# [2107.05624] End-to-end Multi-modal Video Temporal Grounding

### Significance

Adding depth and flow to RGB improves video understanding

### Keypoints

• Propose a method for video temporal grounding incorporating depth and optical flow information
• Demonstrate performance of the proposed method by experiments

### Review

#### Background

Text-guided video temporal grounding refers to a task which aims to localize the segment of a video based on a given text query. Most previous methods consider only the RGB image frames from the video, which cannot efficiently capture action or complex scenes. This study tries to address this issue by additionally incorporating optical flow and depth information of the video.

#### Keypoints

##### Propose a method for video temporal grounding incorporating depth and optical flow information

Schematic illustration of the proposed method

The idea is to first extract rgb, depth, and optical flow features with encoders $E_{r}$, $E_{d}$ and $E_{f}$. The local-global interaction modules (LGI) further incorporate the textual feature into each visual modality to derive multi-modal features $M_{r}$, $M_{d}$, and $M_{f}$. Interaction of these multi-modal features are modelled with co-attentional Transformer (Co-TRM) which the query and the key/value pairs are interleaved between the RGB feature and the other features. The final output $[t_{s}, t_{e}]$ are estimated by feeding each feature into a fully-connected (FC) layer, followed by a regression module (REG).
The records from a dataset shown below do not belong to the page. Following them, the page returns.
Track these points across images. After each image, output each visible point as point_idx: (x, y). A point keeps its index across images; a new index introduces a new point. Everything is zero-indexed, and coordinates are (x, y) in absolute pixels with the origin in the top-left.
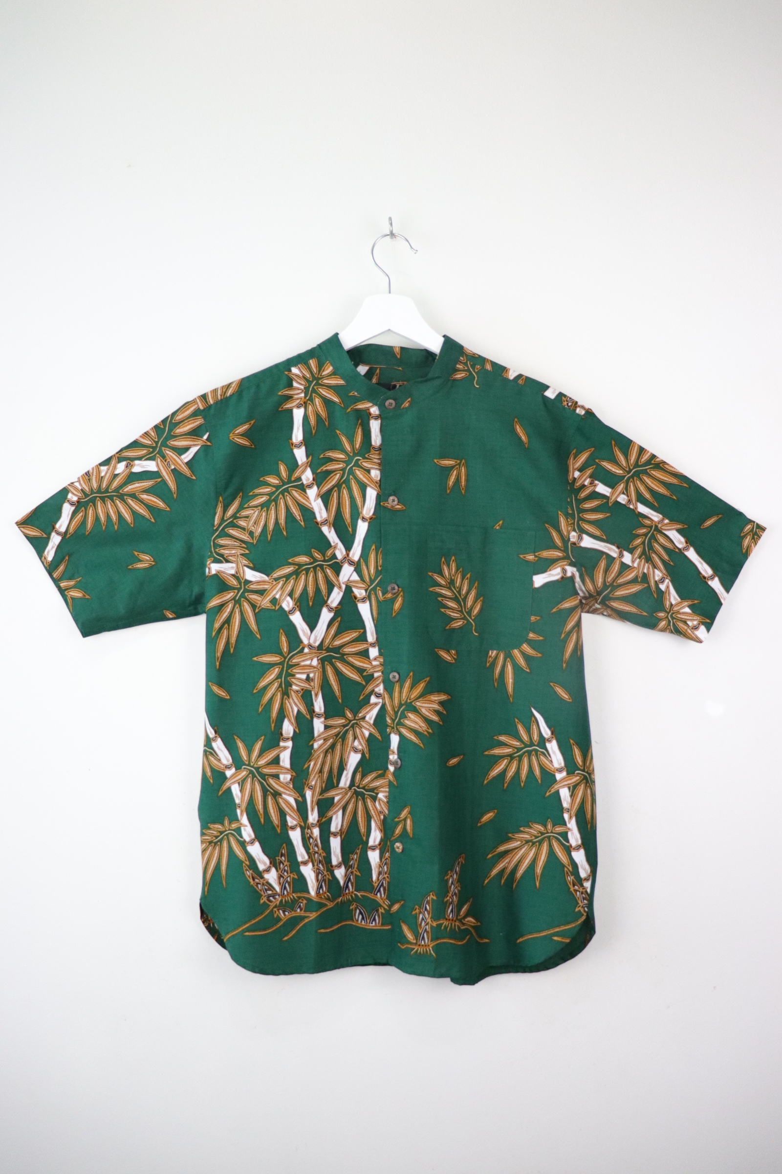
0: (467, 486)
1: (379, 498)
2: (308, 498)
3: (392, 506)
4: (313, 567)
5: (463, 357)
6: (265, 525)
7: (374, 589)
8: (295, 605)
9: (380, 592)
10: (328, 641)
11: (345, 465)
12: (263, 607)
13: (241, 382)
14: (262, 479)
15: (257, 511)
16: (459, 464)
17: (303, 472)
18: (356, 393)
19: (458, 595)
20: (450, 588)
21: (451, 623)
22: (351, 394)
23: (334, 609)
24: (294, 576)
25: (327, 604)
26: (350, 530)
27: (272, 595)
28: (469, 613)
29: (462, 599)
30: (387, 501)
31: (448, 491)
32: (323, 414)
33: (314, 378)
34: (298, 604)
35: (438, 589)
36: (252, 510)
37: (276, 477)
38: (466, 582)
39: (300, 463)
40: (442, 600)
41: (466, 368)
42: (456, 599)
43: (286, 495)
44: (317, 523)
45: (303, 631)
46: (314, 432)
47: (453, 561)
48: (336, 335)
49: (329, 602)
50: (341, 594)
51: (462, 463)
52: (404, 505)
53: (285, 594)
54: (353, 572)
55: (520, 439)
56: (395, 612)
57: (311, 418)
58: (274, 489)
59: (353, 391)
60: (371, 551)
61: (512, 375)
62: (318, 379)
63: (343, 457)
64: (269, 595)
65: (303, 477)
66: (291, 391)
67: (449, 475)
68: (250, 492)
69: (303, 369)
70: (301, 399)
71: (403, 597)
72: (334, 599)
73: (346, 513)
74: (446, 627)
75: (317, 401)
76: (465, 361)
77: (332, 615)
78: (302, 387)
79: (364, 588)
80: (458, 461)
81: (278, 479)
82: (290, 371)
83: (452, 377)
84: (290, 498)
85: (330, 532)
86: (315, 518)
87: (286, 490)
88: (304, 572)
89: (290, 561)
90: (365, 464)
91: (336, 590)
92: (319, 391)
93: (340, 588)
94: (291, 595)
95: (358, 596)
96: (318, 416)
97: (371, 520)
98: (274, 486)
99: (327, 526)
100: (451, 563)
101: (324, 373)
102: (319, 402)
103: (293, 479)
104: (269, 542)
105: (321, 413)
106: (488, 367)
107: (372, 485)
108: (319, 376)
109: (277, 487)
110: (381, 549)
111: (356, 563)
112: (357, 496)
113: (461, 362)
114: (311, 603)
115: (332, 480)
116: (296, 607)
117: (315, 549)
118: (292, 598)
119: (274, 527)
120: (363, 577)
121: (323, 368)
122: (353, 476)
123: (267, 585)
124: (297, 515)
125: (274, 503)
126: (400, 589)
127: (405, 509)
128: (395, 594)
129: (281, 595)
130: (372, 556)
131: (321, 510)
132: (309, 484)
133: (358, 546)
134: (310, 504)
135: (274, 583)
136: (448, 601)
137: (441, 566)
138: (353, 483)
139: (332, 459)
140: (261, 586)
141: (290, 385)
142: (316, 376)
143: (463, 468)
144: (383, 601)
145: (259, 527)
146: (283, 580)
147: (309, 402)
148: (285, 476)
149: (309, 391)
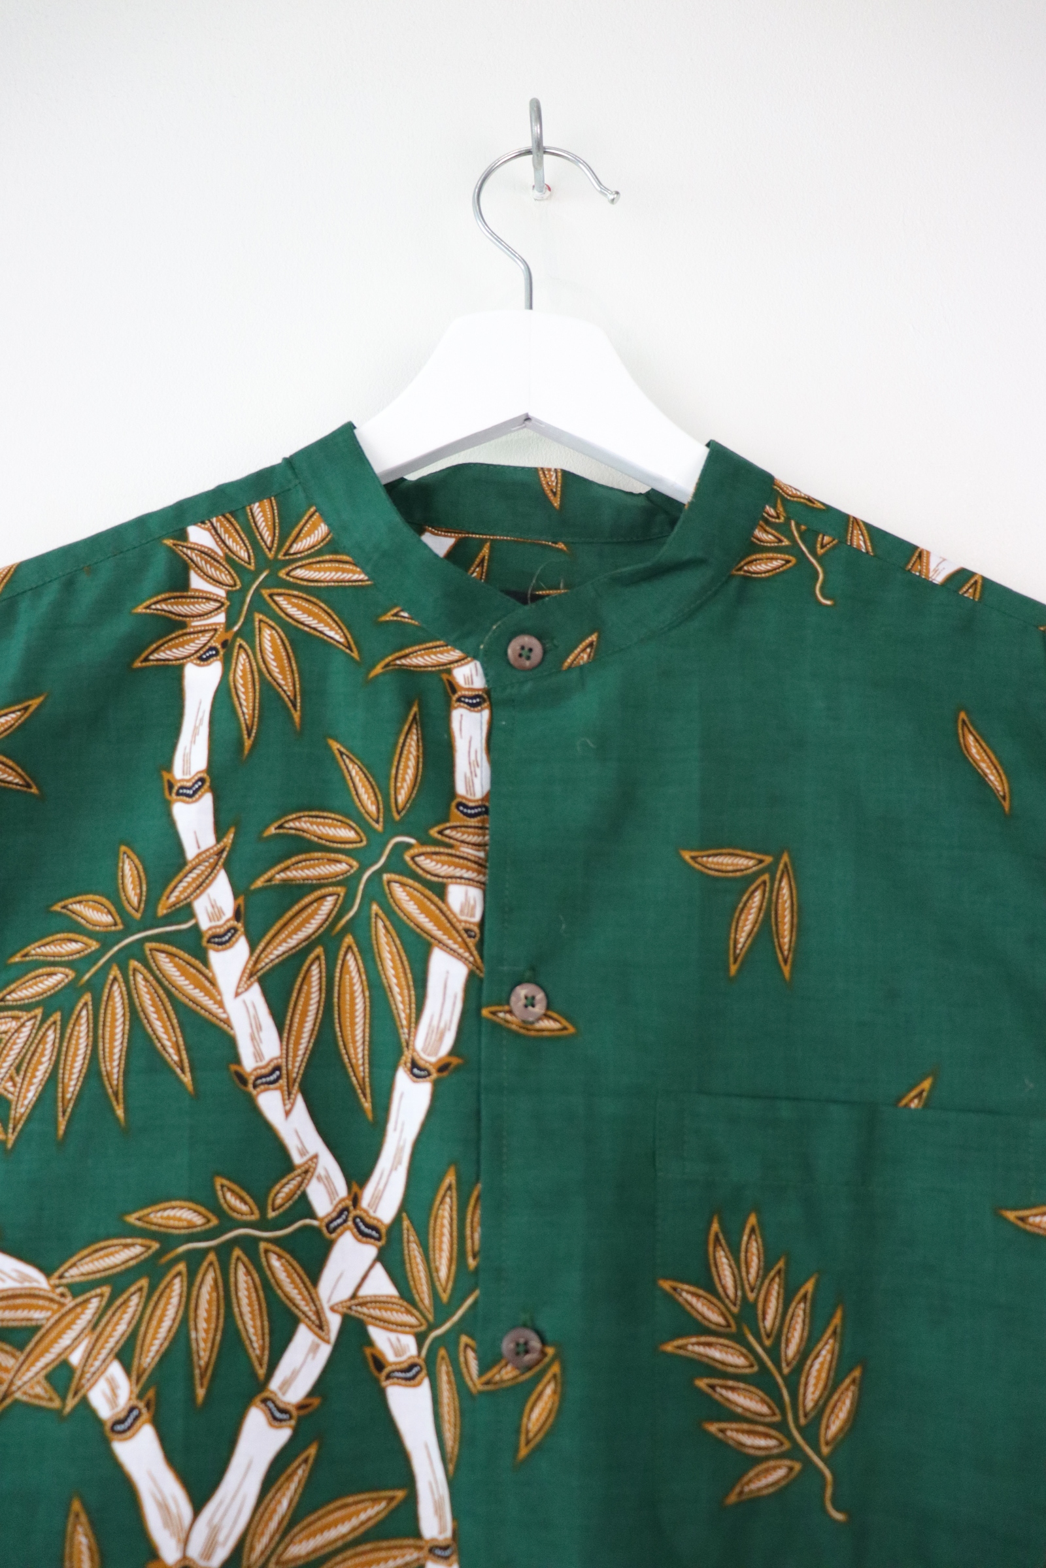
0: (796, 948)
1: (474, 989)
2: (213, 983)
3: (526, 1024)
4: (217, 1249)
5: (775, 507)
6: (53, 1078)
7: (449, 1342)
8: (140, 1397)
9: (471, 1355)
10: (261, 1544)
11: (355, 864)
12: (18, 1395)
13: (15, 571)
14: (57, 908)
15: (29, 1024)
16: (771, 869)
17: (202, 885)
18: (406, 614)
19: (769, 1364)
20: (739, 1339)
21: (746, 1479)
22: (388, 617)
23: (295, 1413)
24: (144, 1282)
25: (265, 1394)
26: (367, 1105)
27: (56, 1349)
28: (811, 1431)
29: (784, 1378)
30: (508, 1003)
31: (733, 969)
32: (285, 681)
33: (262, 561)
34: (151, 1394)
35: (695, 1347)
36: (14, 1018)
37: (104, 900)
38: (799, 1312)
39: (191, 852)
40: (713, 1387)
41: (786, 542)
42: (761, 1381)
43: (135, 970)
44: (242, 1079)
45: (164, 1507)
46: (248, 743)
47: (753, 1231)
48: (349, 428)
49: (274, 1385)
50: (325, 1350)
51: (781, 866)
52: (568, 1019)
53: (104, 1352)
54: (371, 1267)
55: (982, 780)
56: (528, 1442)
57: (242, 696)
58: (94, 945)
59: (395, 606)
60: (442, 1192)
61: (938, 573)
62: (275, 565)
63: (351, 835)
64: (46, 1350)
65: (201, 906)
66: (182, 604)
67: (735, 908)
68: (13, 954)
69: (226, 531)
70: (216, 630)
71: (563, 1384)
72: (295, 1374)
73: (354, 1042)
74: (727, 1495)
75: (268, 638)
76: (782, 520)
77: (283, 1435)
78: (221, 593)
79: (411, 1326)
80: (768, 859)
81: (112, 909)
82: (183, 536)
83: (740, 569)
84: (146, 980)
85: (287, 1113)
86: (237, 1060)
87: (136, 952)
88: (182, 1267)
89: (132, 1219)
90: (428, 864)
91: (303, 1336)
92: (276, 603)
93: (320, 1326)
94: (125, 1355)
95: (390, 1357)
96: (267, 690)
97: (445, 1074)
98: (91, 935)
99: (280, 1088)
100: (745, 1238)
101: (296, 547)
102: (272, 641)
103: (162, 911)
104: (62, 1144)
105: (279, 677)
106: (860, 542)
107: (450, 942)
108: (280, 557)
109: (106, 939)
110: (479, 1186)
111: (383, 1231)
112: (394, 981)
113: (767, 522)
114: (201, 1392)
115: (306, 921)
116: (141, 1405)
117: (229, 1179)
118: (127, 1369)
119: (81, 1088)
120: (410, 1291)
121: (297, 529)
122: (381, 906)
123: (42, 1308)
124: (168, 1044)
125: (87, 997)
126: (550, 1351)
127: (572, 1036)
128: (529, 1368)
129: (88, 1356)
130: (445, 1214)
131: (259, 1028)
132: (221, 931)
133: (394, 1168)
134: (221, 1004)
135: (69, 1302)
136: (732, 1389)
137: (706, 1251)
138: (382, 931)
139: (309, 841)
140: (21, 1314)
141: (178, 584)
142: (270, 555)
143: (784, 883)
144: (481, 1393)
145: (31, 1084)
146: (101, 1295)
147: (239, 641)
148: (135, 900)
149: (243, 602)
To further facilitate the multi-modal training, the authors add SimCLR based contrastive loss to the final objective where the positive and negative samples are defined as the actions from the same and different categories, respectively.

##### Demonstrate performance of the proposed method by experiments

The proposed method (DRFT) is compared with baseline methods including CTRL, RWM, MAN, TripNet, PfTML-GA, DRN, and LGI on the Charades-STA and ActivityNet Captions datasets. Comparative study of the proposed method It can be seen that the performance of the proposed method outperforms baseline methods in terms of Recall at temporal Intersection over Union thresholds (R@IoU) and the mean temporal IoU.

Ablation study results From the ablation studies, it can be seen that the proposed method is especially degraded in performance when the transformer is not present.

Sample results from the Charades-STA dataset Some sample results further demonstrate that fully incorporating the multi-modal video features can improve the performance when compared to single-stream RGB baseline video grounding model.